Adipose interference is minimized when a protruding electrode RFA needle is used within a posterior sacral foramen; neural approximation may be enhanced by giving 2% lidocaine prior to ablation. Considerable gaps in knowledge still exist despite advances in our understanding of the effect of tissue on RFA. Thorough research aimed at refining RFA procedures is essential to ensuring the best feasible patient care and sustainable pain relief. For sacroiliac joint RFA, perineural lateral branch ablation is a viable option that needs further clinical research.

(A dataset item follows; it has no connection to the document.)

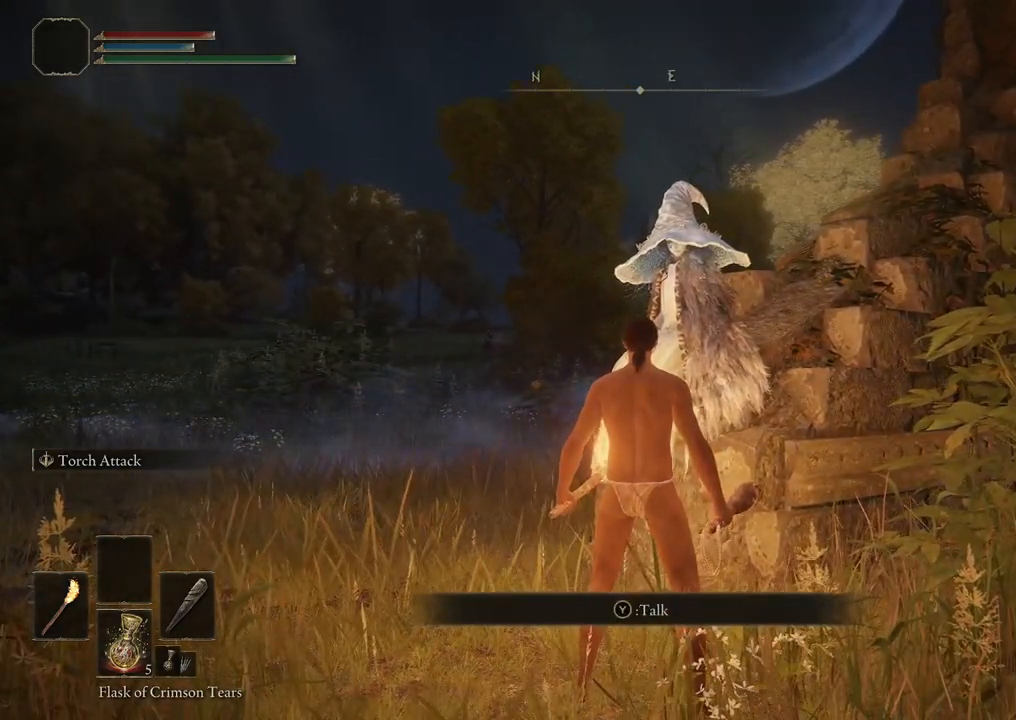
{"buttons": [], "left_stick": "center", "right_stick": "center", "events": [[183, "Y", "up"]]}
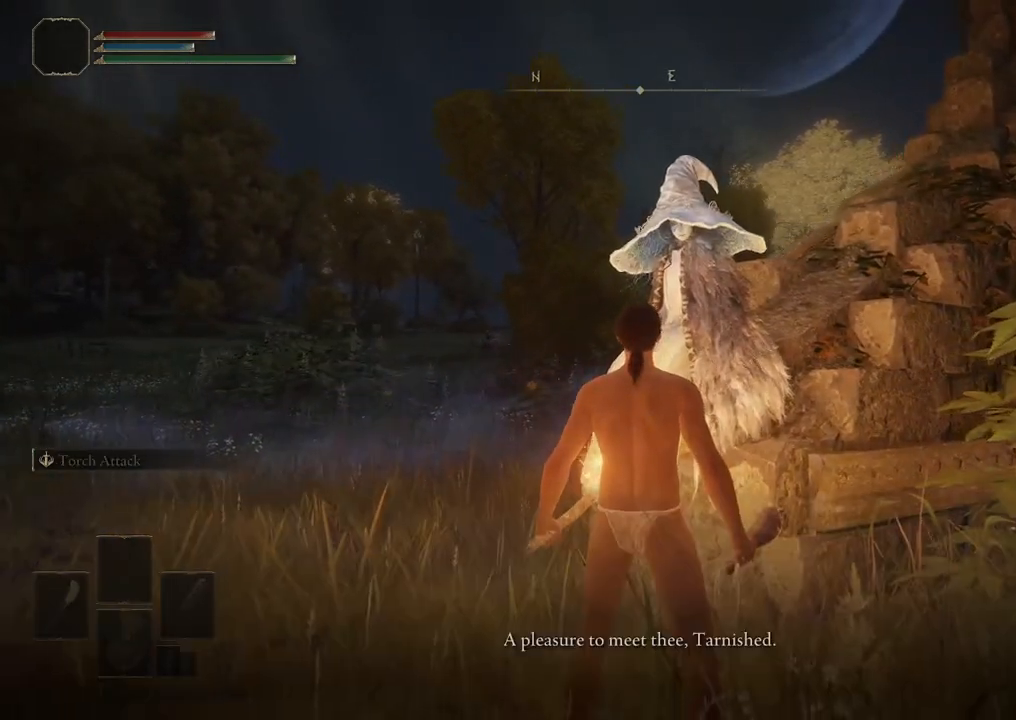
{"buttons": [], "left_stick": "center", "right_stick": "center", "events": []}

慢性下腰痛是一项全球性的健康负担,医疗成本高昂。由于其多因素性质,准确的诊断和治疗往往很复杂。骶髂关节已被确定为下腰痛的主要来源,尤其是在老年人和有腰椎融合手术史的个体中。保守治疗常常无法缓解疼痛,这促使人们探索诸如骶髂关节射频消融术(RFA)等替代干预措施。
我们旨在基于新的体外证据展示一种骶髂关节RFA的新方法。
开发一种整合体外证据和临床方法的新方法。
学术性医疗保健机构。
当前的射频方法,如传统RFA、水冷RFA和冷冻神经lysis,涉及两种主要的针放置策略:栅栏状和条状损伤技术。此外,透视下进行的椎间孔周围/椎间孔内损伤技术,在患者俯卧时根据骶骨倾斜度调整光束来观察骶骨背侧孔。该技术以S1 - S3孔的外侧边界为靶点,旨在到达所述的外侧支神经位置。针的放置集中在骶骨后孔的外侧边界,距离孔边界1毫米至10毫米,通常采用时钟面类比法。由于已证明其损伤宽度更大,推荐使用突出电极RFA针。将针指向S1 - S3骶骨后孔的外侧边界,然后向内侧进入孔内后,侧位投影确认针在骶骨后嵴之外的正确放置。接着进行感觉 - 运动测试,注射0.5毫升180的碘海醇以评估血流并尽量减少造影剂迁移。随后,给予0.5毫升2%的利多卡因用于消融麻醉。
该技术实现了估计95%的针接近外侧支,通过优化针尖定位提高了神经消融效果。
随着与孔的距离增加,损伤成功率降低,我们的技术面临挑战。
在骶骨后孔内使用突出电极RFA针时,脂肪干扰最小化;在消融前给予2%的利多卡因可能会增强神经接近度。尽管我们对组织对RFA的影响的理解有所进展,但知识上仍存在相当大的差距。旨在完善RFA程序的深入研究对于确保最佳可行的患者护理和可持续的疼痛缓解至关重要。对于骶髂关节RFA,神经周围外侧支消融是一个可行的选择,需要进一步的临床研究。